[WORK INSTRUCTION]:
Please output the data below line for line, with no changes.
*** EXCERPTED DATA Section Begins ***
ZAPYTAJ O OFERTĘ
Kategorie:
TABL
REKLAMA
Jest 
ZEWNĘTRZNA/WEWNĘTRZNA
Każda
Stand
*** EXCERPTED DATA Section Ends ***
[TASK SOLUTION]:
ZAPYTAJ O OFERTĘ
Kategorie:
TABL
REKLAMA
Jest 
ZEWNĘTRZNA/WEWNĘTRZNA
Każda
Stand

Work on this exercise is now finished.